The task ▸ Find every line of the listing below where "isObstacle" appears, and copy it.

Material for the task ▸
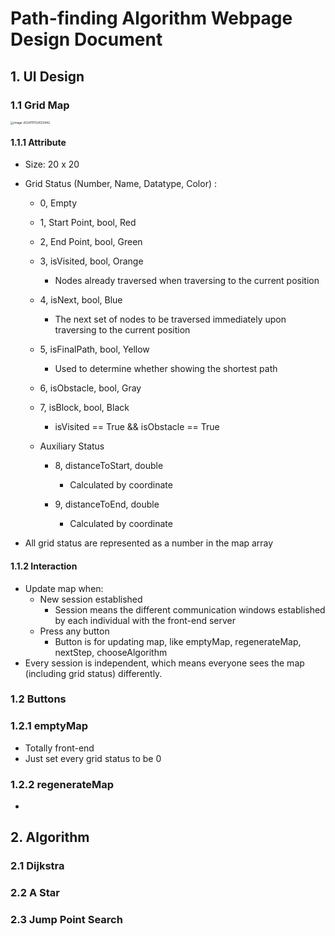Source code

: # Path-finding Algorithm Webpage Design Document

## 1. UI Design

### 1.1 Grid Map

<img src="/Users/zhaoxiaofeng/Library/Application Support/typora-user-images/image-20241111124123442.png" alt="image-20241111124123442" style="zoom:33%;" />

#### 1.1.1 Attribute

- Size: 20 x 20

- Grid Status (Number, Name, Datatype, Color) :

  - 0, Empty

  - 1, Start Point, bool, Red

  - 2, End Point, bool, Green

  - 3, isVisited, bool, Orange

    - Nodes already traversed when traversing to the current position

  - 4, isNext, bool, Blue

    - The next set of nodes to be traversed immediately upon traversing to the current position

  - 5, isFinalPath, bool, Yellow

    - Used to determine whether showing the shortest path

  - 6, isObstacle, bool, Gray

  - 7, isBlock, bool, Black

    - isVisited == True && isObstacle == True

  - Auxiliary Status

    - 8, distanceToStart, double
      - Calculated by coordinate

    - 9, distanceToEnd, double
      - Calculated by coordinate

- All grid status are represented as a number in the map array

  

#### 1.1.2 Interaction

- Update map when:
  - New session established 
    - Session means the different communication windows established by each individual with the front-end server
  - Press any button
    - Button is for updating map, like emptyMap, regenerateMap, nextStep, chooseAlgorithm
- Every session is independent, which means everyone sees the map (including grid status) differently.



### 1.2 Buttons

### 1.2.1 emptyMap

- Totally front-end
- Just set every grid status to be 0

### 1.2.2 regenerateMap

- 





## 2. Algorithm

### 2.1 Dijkstra

### 2.2 A Star

### 2.3 Jump Point Search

Answer below ▸
  - 6, isObstacle, bool, Gray
    - isVisited == True && isObstacle == True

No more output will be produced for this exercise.